Avant la puberté, les enfants sont moins confrontés à leur identité sexuelle. « Les caractéristiques sexuelles secondaires ne sont pas encore formées à ce moment-là », explique Mme Tassyns. « Lorsque la puberté arrive et que les poils sur le visage ou les seins font leur apparition, cela devient généralement plus difficile. Cependant, certains acceptent aisément la différence entre leur corps et leur sexe. »
Si votre enfant souffre de dysphorie de genre, il est normal que cela vous inquiète. « Cela déclenche beaucoup de choses chez les parents », explique Mme Tassyns. « Parfois, ils s’en doutaient depuis un certain temps, parfois ils tombent complètement des nues. Ils passent par un processus d’adaptation. Leurs rêves pour leur enfant sont remis en question. » Néanmoins, il est important de communiquer ouvertement. « Écoutez votre enfant et ne considérez pas son état comme une passade. », explique Mme Tassyns. « Restez ouverts à la discussion et sensibilisez votre enfant à la réalité. La transition ne résout pas tout. Laissez votre enfant explorer, mais ne vous lancez pas tête baissée dans un bouleversement complet des rôles sociaux. L’identité de genre n’est souvent pas encore fixée chez les jeunes enfants. »
Les parents de personnes transgenres insistent également sur l’ouverture d’esprit. « Continuez à parler avec votre enfant et laissez-le s’exprimer », déclare Beni Monsecour, père de Nora Monsecour, première ambassadrice transgenre de la marque des produits capillaires Pantene et à l’origine du film Girl: « Votre enfant doit toujours se sentir en sécurité, même après avoir fait son coming out. Les parents attendent parfois trop longtemps pour agir car ils espèrent que cela passera, mais en agissant ainsi, ils risquent de manquer des étapes importantes du processus. »
Il suffit de proposer à l’enfant différentes activités et de voir ce qui lui plaît, les jeux auxquels il aime jouer.
Une approche sur mesure
L’équipe du centre de sexologie et de genre propose une approche sur mesure. Certaines familles ont besoin d’un entretien approfondi avec un psychologue pour enfants. Parfois, cela ne suffit pas et un traitement hormonal ou chirurgical est nécessaire. À la puberté, l’enfant peut recevoir des inhibiteurs qui stoppent la production d’hormones sexuelles. Les adolescents prennent aussi parfois des hormones pour que leur corps corresponde mieux à leur identité sexuelle. « Ces mesures ne sont prises qu’après un accompagnement à long terme de l’adolescent et de sa famille et toujours en consultation pluridisciplinaire », déclare Mme Tassyns. » « Il n’existe pas d’approche unique car l’histoire de chacun est différente. »

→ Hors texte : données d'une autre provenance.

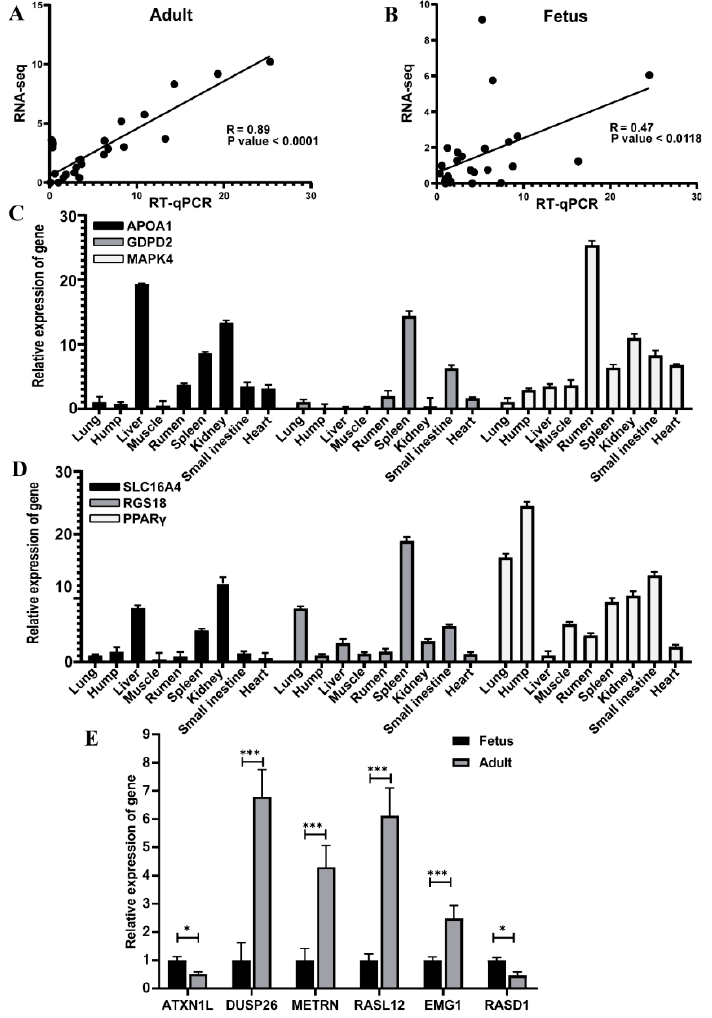
Figure 4. Validation of RNA-Seq results by quantitative real-time polymerase chain reaction (qRT- PCR) across different tissues of Bactrian camels. Concordance between qRT-PCR and RNA-seq results in ( A ) adults and ( B ) fetuses. Correlation analysis was performed using GraphPad software version 8.0. ( C ) Relative mRNA expression of hub genes APOA1 , GDPD2 , and MAPK4 in adult tissues. ( D ) Relative mRNA expression of hub genes SLC16A4 , RGS18 , and PPAR γ in fetal tissues. ( E ) RT-qPCR analysis of differentially expressed genes in the rumen (* p < 0.05; *** p <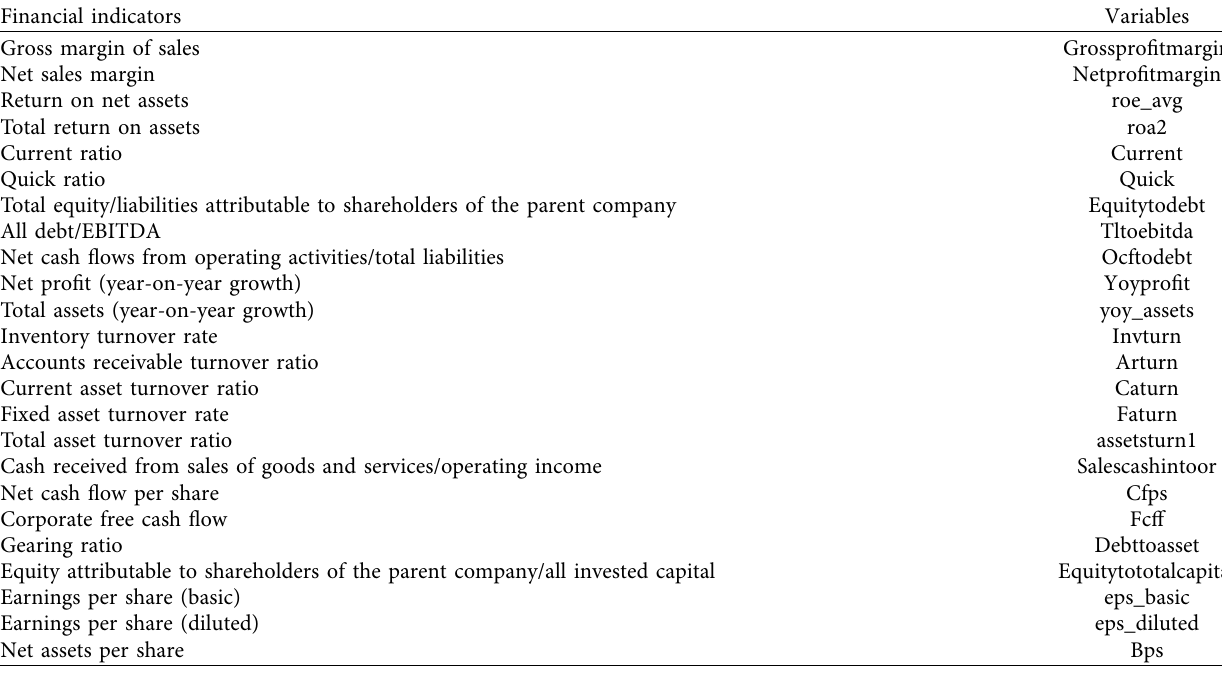
Table 1: Actual financial indicators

Mr Monsecour constate que les parents sont plus effrayés aujourd’hui qu’auparavant « Les médias sociaux y sont pour quelque chose, tout comme la controverse autour de l’affaire “woke”, » explique-t-il. « Les parents veulent protéger leur enfant des réactions négatives du monde extérieur. C’est compréhensible, mais il est toujours important d’accompagner son enfant dans son ressenti. »
* La dysphorie de genre est une profonde insatisfaction à l’égard de son propre sexe biologique de naissance. Chez un enfant transgenre, l’identité de genre ne correspond pas au sexe biologique. Par exemple, un garçon transgenre peut être enregistré comme une fille à la naissance mais se sentir comme un garçon. Un enfant non binaire, quant à lui, s’identifie aux deux genres ou à aucun.